After Ministry’s set, I decided to grab another beer and find some food. The VIP area had some brisket stuff (the sign was small and the line was long, but I’m guessing the usual brisket tacos, brisket fries, brisket nachos fare) and maybe burgers, but also two onsite food trucks. One was selling Lobster Rolls for $15, another was an Asian-Mex-fusion thing that also sold fancy donuts. I opted for the pork kimchee tacos for $10 and was relatively satisfied. They were two small tacos, but they were delicious. Unfortunately, as I was waiting the Cult had already kicked into their first song. When I got my tacos, I head to the far corner of the fenced VIP area to scarf down my tacos and catch the show. At this point I realized it was kind of odd that the VIP area didn’t have a direct view of the stage. I suppose I could’ve watched it on the large video screen, but for Christ sakes I was at a concert. I’m not going to watch it on TV. I finished my tacos and headed out of the VIP to watch the rest of the Cult set. Throughout the set I made it a little closer to the stage, but was pretty much in the back. The Cult sounded great, though I wasn’t familiar with as many songs as I expected to be. But, they played the hits and sounded in good form. I will point out that Billy Duffy’s guitar was louder than everything else on stage. I could not hear the bass player at all and only the cymbals came through on the drums.
As soon as the Cult finished their set, Slayer went on almost immediately on the adjacent stage. There was no time to get another beer or use the restroom between sets. What’s more, if you were set up on the stage right (where the Cult played) you were stuck there when Slayer kicked off on stage left. This was an unfortunate consequence of the delayed schedule. I expect that they had to condense the schedule as much they could to get as many bands in as possible. But, I’m thankful I was in the back for the Cult so I could easily slide over for Slayer.

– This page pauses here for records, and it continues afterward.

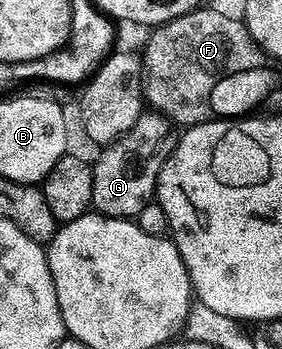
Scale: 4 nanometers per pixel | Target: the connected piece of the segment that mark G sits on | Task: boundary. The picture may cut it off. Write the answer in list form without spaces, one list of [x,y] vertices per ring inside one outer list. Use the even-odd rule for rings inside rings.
[[[145,112],[123,136],[106,145],[99,160],[92,165],[92,209],[99,215],[128,219],[152,201],[160,168],[170,152],[170,123],[160,113]],[[168,142],[168,144],[167,144]]]

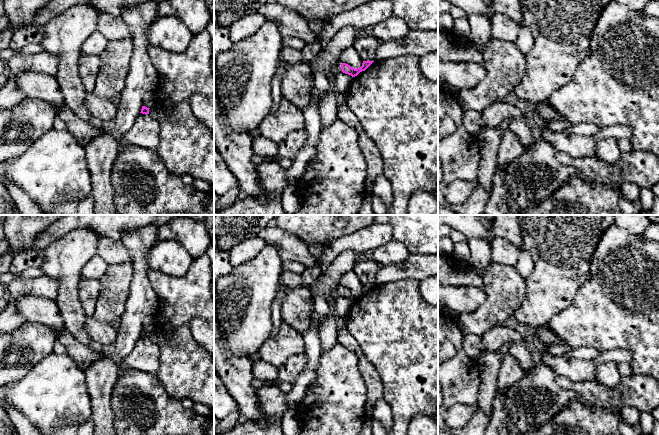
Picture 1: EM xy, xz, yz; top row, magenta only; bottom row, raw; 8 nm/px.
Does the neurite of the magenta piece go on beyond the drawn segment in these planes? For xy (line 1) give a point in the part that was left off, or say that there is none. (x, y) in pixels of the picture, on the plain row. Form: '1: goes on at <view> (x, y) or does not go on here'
1: does not go on here

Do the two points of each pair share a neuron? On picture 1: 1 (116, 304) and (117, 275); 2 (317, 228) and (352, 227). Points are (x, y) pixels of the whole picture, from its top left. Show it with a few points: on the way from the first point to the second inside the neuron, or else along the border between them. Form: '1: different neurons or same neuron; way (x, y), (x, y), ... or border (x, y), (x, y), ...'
1: same neuron; way (116, 297), (116, 282)
2: same neuron; way (326, 231), (343, 231)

Slayer’s set was amazing. They had a grand light show, were loud as all hell, and dutifully rewarded a disgruntled, yet patient crowd. During The Cult’s set, a large curtain hung over the stage while Slayer’s crew set up. Oddly, there was no curtain on the adjacent stage, so you could also watch Alice in Chains’ crew set up with all the lights on and everything. It wasn’t distracting, per se. But, I wondered why there wasn’t a curtain on each stage. When Slayer ended I decided I needed to rehydrate and grabbed a sports drink. Alice in Chains started almost immediately and I almost didn’t care. I wasn’t the only one who needed a drink or the bathroom, many folks were running back to the main stage to see Alice’s set. Also, I saw a lot of people leaving during the AIC set. Alice in Chains played a professional set. They sounded good and I dig the not-so-new-anymore singer. All that said, they had a tough time following Slayer. Slayer’s show seemed bigger and more intense. AIC were not bad, but I wouldn’t classify it as “killer set.”
The event organizers had a tough case to deal with. Many of the fans I chatted with while we were waiting for the gates to re-open were mystified at the circumstances because there was virtually no rain. But again, lightning was the issue here. Some would argue that they shouldn’t have scheduled in this predictably rainy time of year. However, summers are full of these type of music festivals and you have to schedule around them. The Open Air guys got a lot of great names for this lineup. It was a disappointment for everyone that only a fraction were able to play.